Freestanding law schools with the highest student loan default rates

Student loan default rates are rising for the first time in years, and law schools are no exception. The number of freestanding law schools with student loan default rates greater than 2 percent rose to 6 in fiscal year 2014.

But the numbers still pale in comparison to college default rates, which average more than 11 percent. Colleges run the risk of losing access to federal student aid when they reach 30 percent. Law schools have always had much lower default rates. 

Massachusetts School of Law leads the list with 4.8 percent default rate. At just $21,000 a year, the nonprofit law school offers the lowest tuition in New England, and one of the lowest tuition rates for a private law school in the nation. But it is only regionally accredited, limiting the number of jurisdictions where graduates can practice law.

Thomas Jefferson School of Law is second on the list at 3.8 percent. It is followed by Appalachian School of Law at 2.9 percent. Other schools with default rates over 2 percent include Mitchell Hamline School of Law, San Joaquin College of Law, a California-accredited school, Thomas M. Cooley School of Law and Atlanta's John Marshall Law School. 

The percentage of new federal student loan borrowers defaulting rose for the first time in four years, despite the availability of income-driven repayment plans. More than one in 10 outstanding student loan dollars is in default, adding up to roughly $140 billion.

The data comes at a critical time when the recruitment practices of for-profit law schools are being called into question. Graduates of for-profit colleges, for example, account for 33 percent of student loan borrower defaults, but only make up 9 percent of all students enrolled. 

But none of the for-profit law schools ranked it the top ten for law school default rates.

Until recently, former students and graduates of for-profit schools, like those that attended the now-closed Charlotte School of Law, may have been able to rely on the Borrower Defense to Repayment — a law that discharges the debt of students whose institutions used fraudulent and deceptive tactics to get them to borrow money for their education.

The Obama administration overhauled the law and streamlined the claims process. Education Secretary Betsy DeVos suspended those changes and said she would convene a committee to reconsider the matter, creating uncertainty for graduates and former students seeking debt relief. 

During a recent speech at the Mackinac Republican Leadership Conference, DeVos defended her decision to freeze the borrowers defense to repayment.  

“While students should have protections from predatory practices, schools and taxpayers should also be treated fairly as well,” she said. “Under the previous rules, all one had to do was raise his or her hands to be entitled to so-called free money.”

A coalition of 19 attorneys general sent a letter to DeVos demanding that the Department of Education halt its systematic rolling back of protections for student loan borrowers. 

 “With a rising number of students burdened by college loan debt or in default, this is exactly the wrong time for the Department of Education to abandon its responsibility to protect students from deceptive practices by for-profit schools and federal loan servicers,” Pennsylvania Attorney General Josh Shapiro said in a press release. “If Secretary DeVos won’t protect students from these kinds of scams, we will.”   

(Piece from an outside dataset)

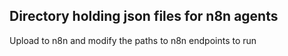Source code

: ## Directory holding json files for n8n agents
Upload to n8n and modify the paths to n8n endpoints to run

According to the attorney generals’ letter, the market for federal student loan servicers is bigger than any other consumer finance market except mortgages. And student loan borrowers, who are unable to discharge their student loans through bankruptcy, are among the most vulnerable borrowers. 

Defaulting on federal student loans can have severe consequences, according to TICAS. Borrowers in default may have difficulty buying a car, renting an apartment and qualifying for a home mortgage. Defaulted borrowers may also face garnished wages, seized income tax returns and diminished social security checks.

The U.S. Department of Labor data for the fiscal year 2014 was recorded between Oct. 1, 2013 and Sept. 30, 2016. More than five million borrowers entered into loan repayment during that time, and 11.5 percent of those borrowers defaulted on their loans. 

Update:  Student loan default rates for law schools affiliated with undergraduate colleges or universities are included with their parent schools’ rates. This article was edited to specify the default rates for freestanding law schools only.